Excerpted passage:
↓↓↓

The Dol-Sot Bibimbap — bibimbap served in a hot stone bowl — is the most popular dish, Suk said, with different vegetables, beef and rice in it. The restaurant offers two different sauces: spicy and soy, for customers who aren’t keen on spicy foods.

“When you mix the ingredients together, the hot stone bowl sizzles and brings a different flavor to the bibimbap,” she said.

On Sunday, the Pan Global Entrepreneurs Association at SU will host a bibimbap cooking session at Spoon and Chopstick to help bring more traffic to the restaurant.

Apizza Regionale

Located across the street from Dinosaur Bar-B-Que is Apizza Regionale, which service manager Lauren DeGilormo described as having a “New York pizzeria feel.”

The menu changes every six to eight weeks, she said, because their ingredients are locally sourced, so they are dependent on whatever is in season. Their food is also freshly prepared — hand-made and wood-fired — and they stretch the mozzarella themselves.

In addition, Apizza Regionale also serves specialty “eclectic” cocktails, as DeGilormo calls them, including a beet-infused gin.

Every three to four weeks, they have a featured pizza, but DeGilormo said her favorite is the “Apizza,” which is just a classic cheese pie. She added that the customers’ favorite tends to be the Calabrian, which includes cheese, soppressata, oregano and chili-infused honey.

“Do I dare say we have the best pizza in town?” she said with a laugh.

XO Taco

From the owner of Original Grain comes XO Taco, which opened just six months ago.

“It’s a really fun, funky taco bar,” said owner Chris Bily. “It’s a cool take on traditional style Mexican tacos.”

The inside of the restaurant, Bily said, is eclectic — dimly lit with bright neon decor. His vision, he said, was to create something fun, which translates to both the atmosphere and the food.

They serve specialty cocktails and “really fun margaritas,” he added, that patrons can enjoy with their specialty tacos — a favorite, he said, being the shrimp tacos.

↑↑↑

Collected data:
↓↓↓

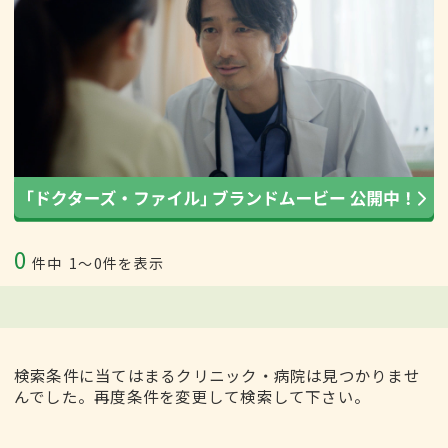
0
件中
1〜0件を表示
検索条件に当てはまるクリニック・病院は見つかりませ
んでした。再度条件を変更して検索して下さい。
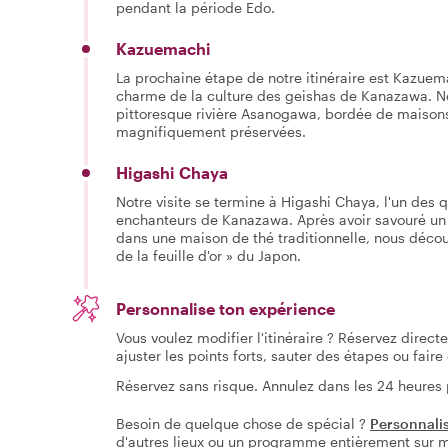
pendant la période Edo.
Kazuemachi
La prochaine étape de notre itinéraire est Kazuema
charme de la culture des geishas de Kanazawa. N
pittoresque rivière Asanogawa, bordée de maiso
magnifiquement préservées.
Higashi Chaya
Notre visite se termine à Higashi Chaya, l'un des 
enchanteurs de Kanazawa. Après avoir savouré 
dans une maison de thé traditionnelle, nous décou
de la feuille d'or » du Japon.
Personnalise ton expérience
Vous voulez modifier l'itinéraire ? Réservez direc
ajuster les points forts, sauter des étapes ou fai
Réservez sans risque. Annulez dans les 24 heures
Besoin de quelque chose de spécial ?
Personnali
d'autres lieux ou un programme entièrement sur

↑↑↑

Assignment 1:
Which ingredients does the restaurant article say go into the Calabrian pizza? List them all.
Assignment 2:
Echo the records without change, everything from the line containing "pendant la période Edo." down to the end of the records.

Task solution 1:
Cheese, soppressata, oregano, chili-infused honey

Task solution 2:
pendant la période Edo.
Kazuemachi
La prochaine étape de notre itinéraire est Kazuema
charme de la culture des geishas de Kanazawa. N
pittoresque rivière Asanogawa, bordée de maiso
magnifiquement préservées.
Higashi Chaya
Notre visite se termine à Higashi Chaya, l'un des 
enchanteurs de Kanazawa. Après avoir savouré 
dans une maison de thé traditionnelle, nous décou
de la feuille d'or » du Japon.
Personnalise ton expérience
Vous voulez modifier l'itinéraire ? Réservez direc
ajuster les points forts, sauter des étapes ou fai
Réservez sans risque. Annulez dans les 24 heures
Besoin de quelque chose de spécial ?
Personnali
d'autres lieux ou un programme entièrement sur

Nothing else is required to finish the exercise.